▶ [Available data]
Segment Open
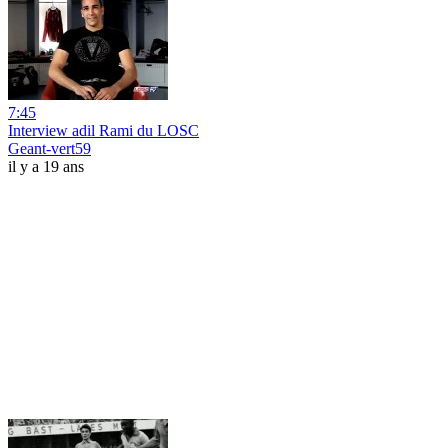
7:45
Interview adil Rami du LOSC
Geant-vert59
il y a 19 ans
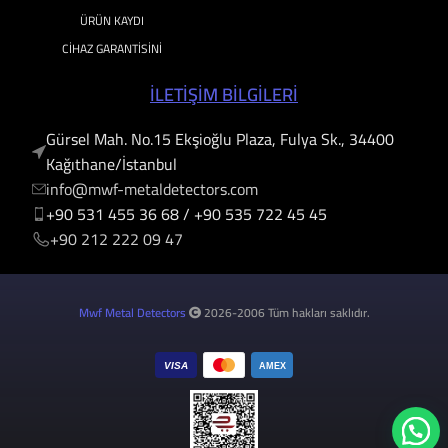
ÜRÜN KAYDI
CIHAZ GARANTISINI
İLETİŞİM BİLGİLERİ
Gürsel Mah. No.15 Ekşioğlu Plaza, Fulya Sk., 34400
Kağıthane/İstanbul
info@mwf-metaldetectors.com
+90 531 455 36 68 / ‎‪+90 535 722 45 45
‎‪+90 212 222 09 47
Mwf Metal Detectors
2026-2006 Tüm hakları saklıdır.
VISA
AMEX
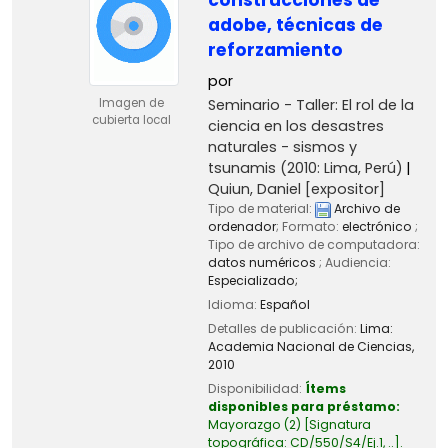
adobe, técnicas de
reforzamiento
por
Seminario - Taller: El rol de la
Imagen de
cubierta local
ciencia en los desastres
naturales - sismos y
tsunamis
(2010: Lima, Perú)
Quiun, Daniel
[expositor]
Tipo de material:
Archivo de
ordenador
; Formato:
electrónico
;
Tipo de archivo de computadora:
datos numéricos
; Audiencia:
Especializado;
Idioma:
Español
Detalles de publicación:
Lima:
Academia Nacional de Ciencias,
2010
Disponibilidad:
Ítems
disponibles para préstamo:
Mayorazgo
(2)
Signatura
topográfica:
CD/550/S4/Ej.1, ..
.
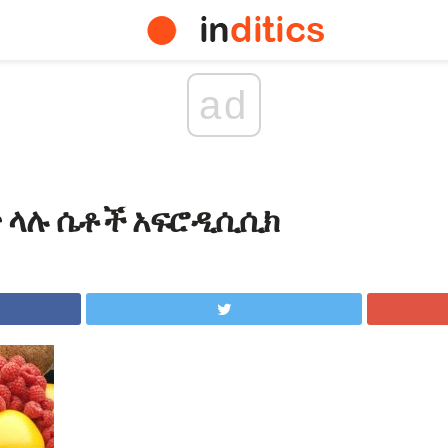
ad
 ላሉ ሴቶች አፍሮዲሲሲክ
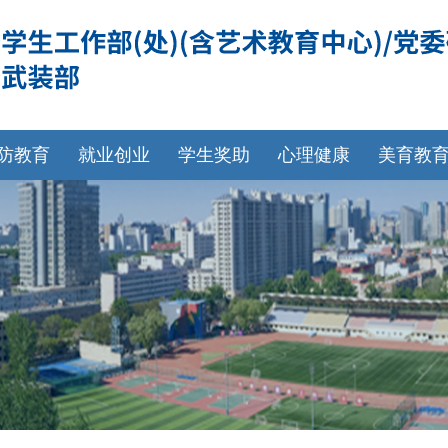
防教育
就业创业
学生奖助
心理健康
美育教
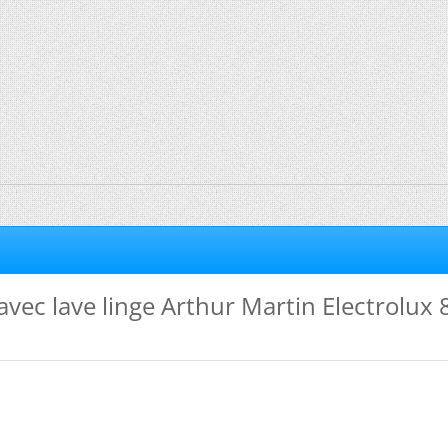
vec lave linge Arthur Martin Electrolux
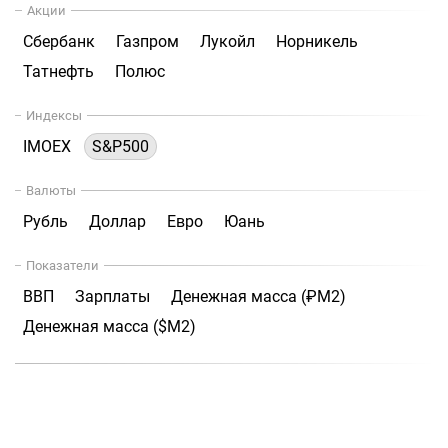
Акции
Сбербанк
Газпром
Лукойл
Норникель
Татнефть
Полюс
Индексы
IMOEX
S&P500
Валюты
Рубль
Доллар
Евро
Юань
Показатели
ВВП
Зарплаты
Денежная масса (₽М2)
Денежная масса ($М2)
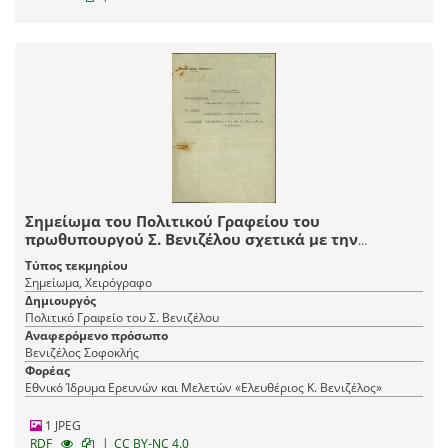
Σημείωμα του Πολιτικού Γραφείου του
πρωθυπουργού Σ. Βενιζέλου σχετικά με την
αποστολή χρημάτων στο Κριεκούκι για το δημοτικό
Τύπος τεκμηρίου
σχολείο, στη Θήβα για εκκλησία προσφύγων και
Σημείωμα, Χειρόγραφο
στο Σούρμπι για αγορά αντλίας φρέατος υδρεύσεως.
Δημιουργός
Πολιτικό Γραφείο του Σ. Βενιζέλου
Αναφερόμενο πρόσωπο
Βενιζέλος Σοφοκλής
Φορέας
Εθνικό Ίδρυμα Ερευνών και Μελετών «Ελευθέριος Κ. Βενιζέλος»
1 JPEG
|
RDF
CC BY-NC 4.0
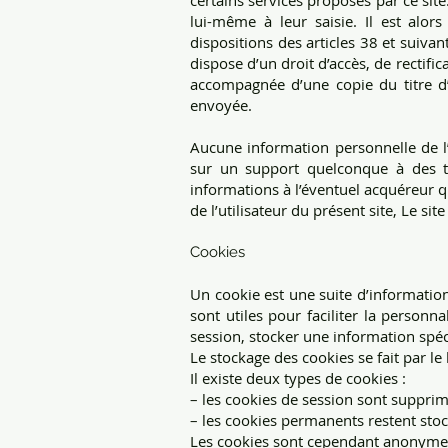
certains services proposés par ce sit
lui-même à leur saisie. Il est alor
dispositions des articles 38 et suivant
dispose d’un droit d’accès, de rectif
accompagnée d’une copie du titre d’i
envoyée.
Aucune information personnelle de l’u
sur un support quelconque à des tie
informations à l’éventuel acquéreur q
de l’utilisateur du présent site, Le si
Cookies
Un cookie est une suite d’information
sont utiles pour faciliter la personn
session, stocker une information spéc
Le stockage des cookies se fait par le
Il existe deux types de cookies :
– les cookies de session sont suppri
– les cookies permanents restent stoc
Les cookies sont cependant anonymes 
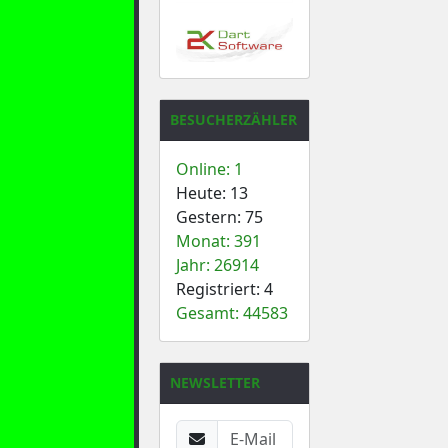
BESUCHERZÄHLER
Online: 1
Heute: 13
Gestern: 75
Monat: 391
Jahr: 26914
Registriert: 4
Gesamt: 44583
NEWSLETTER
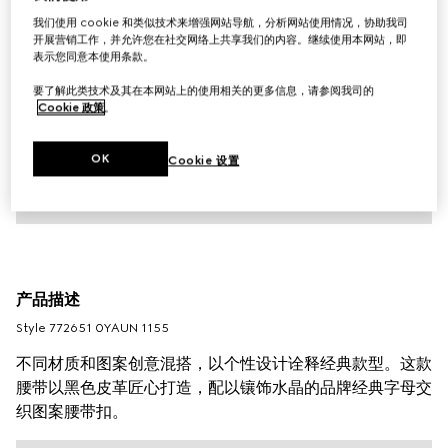
我们使用 cookie 和类似技术来增强网站导航，分析网站使用情况，协助我司
开展营销工作，并允许您在社交网络上共享我们的内容。继续使用本网站，即
表示您同意本使用条款。
要了解此类技术及其在本网站上的使用相关的更多信息，请参阅我司的
Cookie 政策
。
OK
Cookie 设置
产品描述
Style ‎772651 0YAUN 1155
不同材质和图案创意混搭，以个性设计诠释经典款型。这款
腰带以黑色皮革匠心打造，配以镶饰水晶的品牌经典字母交
织图案腰带扣。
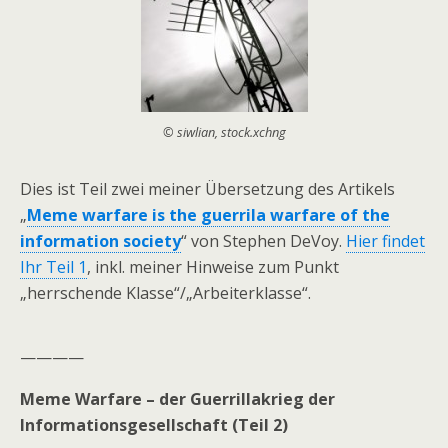
© siwlian, stock.xchng
Dies ist Teil zwei meiner Übersetzung des Artikels
„
Meme warfare is the guerrila warfare of the
information society
“ von Stephen DeVoy.
Hier findet
Ihr Teil 1
, inkl. meiner Hinweise zum Punkt
„herrschende Klasse“/„Arbeiterklasse“.
————
Meme Warfare – der Guerrillakrieg der
Informationsgesellschaft (Teil 2)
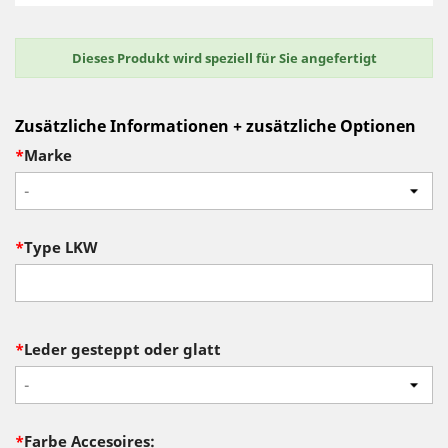
Dieses Produkt wird speziell für Sie angefertigt
Zusätzliche Informationen + zusätzliche Optionen
*
Marke
-
*
Type LKW
*
Leder gesteppt oder glatt
-
*
Farbe Accesoires:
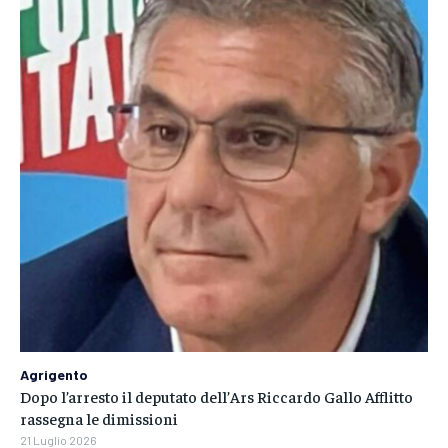
Agrigento
Dopo l’arresto il deputato dell’Ars Riccardo Gallo Afflitto
rassegna le dimissioni
21 Luglio 2026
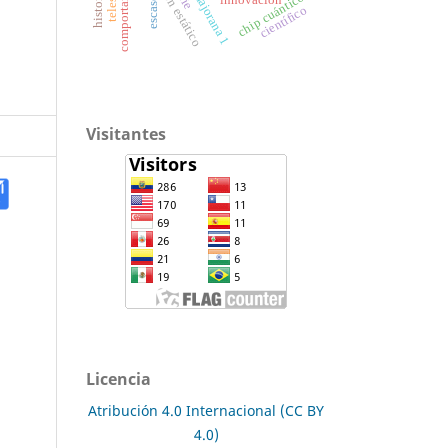
majorana 1
escasez
chip cuántico
innovación
científico
estático
Visitantes
Licencia
Atribución 4.0 Internacional (CC BY
4.0)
Segment Closed
▶ [What the exercise asks]
State, as a bare number, how many lines of the material include the string "Teil".

▶ [Result for this exercise]
3